It is said in Roth that the standard set by the statute is sufficiently definite to “give adequate warning of conduct proscribed and mark "* * * boundaries sufficiently distinct for judges and juries to administer the law * * *’ ”, quoting from United States v. Petrillo, 332 US 1, 7-8, 67 SC 1538, 91 L Ed 1877 (1947). But the boundary between that which is permissible to utter (admittedly including the treatment of sexual matters capable of inciting lustful thoughts) and that which is proscribed, is not marked out and, consequently, neither the judge nor the jury have any way of deciding what the bounds may be.
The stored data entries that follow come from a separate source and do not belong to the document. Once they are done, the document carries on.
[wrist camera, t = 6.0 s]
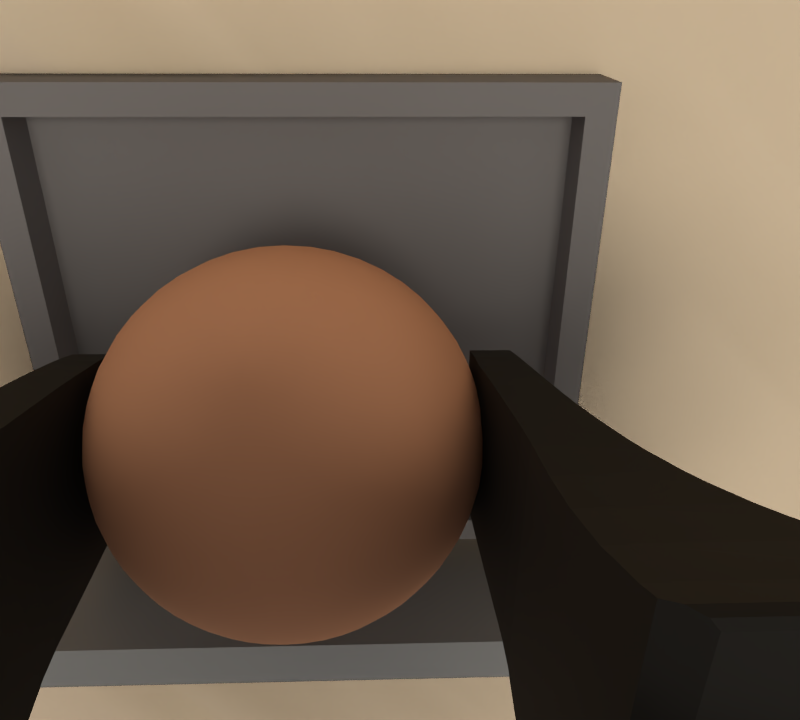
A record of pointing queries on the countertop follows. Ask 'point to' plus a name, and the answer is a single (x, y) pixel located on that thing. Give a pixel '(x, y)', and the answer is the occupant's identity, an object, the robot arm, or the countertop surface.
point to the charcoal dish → (311, 195)
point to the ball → (282, 445)
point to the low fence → (250, 662)
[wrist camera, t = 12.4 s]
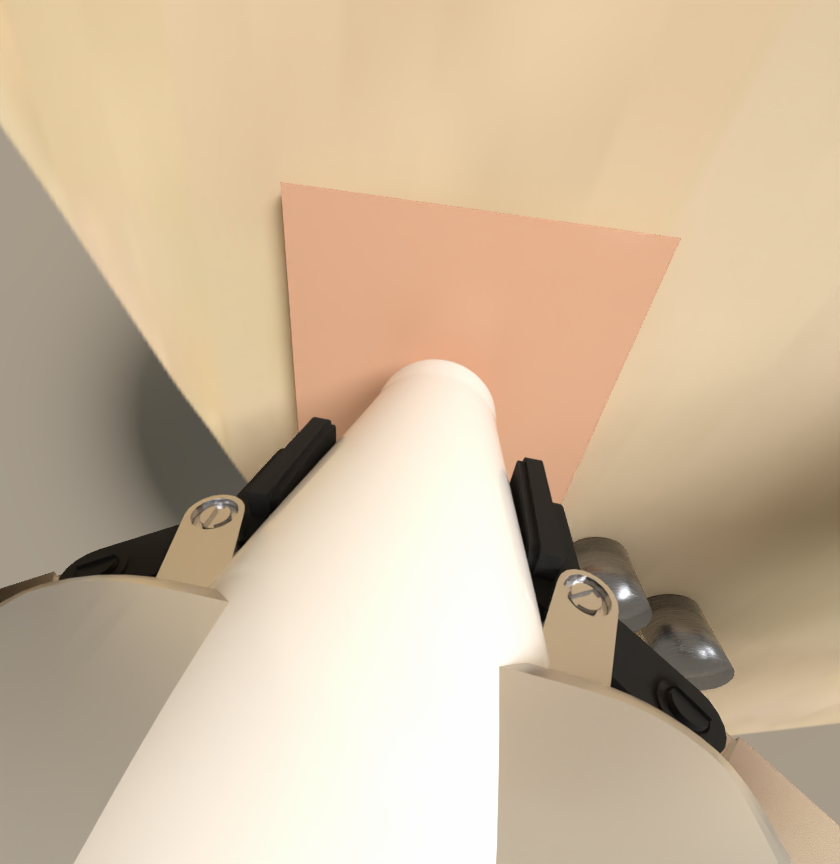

No constitutional objection can be leveled at a statute which permits the jury to apply a standard of conduct in the community as the predicate of a crime where the community’s notions of what is right and wrong is determinable within some limits, even though those limits are broad. Omaechevarria v. Idaho, 246 US 343, 38 SC 323, 62 L Ed 763 (1918); United States v. Ragen, 314 US 513, 62 SC 374, 86 L Ed 383 (1942), rehearing denied, 315 US 826, 62 SC 620, 86 L Ed 1222 (1942); United States v. Petrillo, supra. But as Justice Douglas points out in his dissent in Roth, “the standard of what offends the common conscience of the community * * * is too loose, too capricious, too destructive of freedom of *372expression to be squared with the First Amendment.” 354 US at page 512.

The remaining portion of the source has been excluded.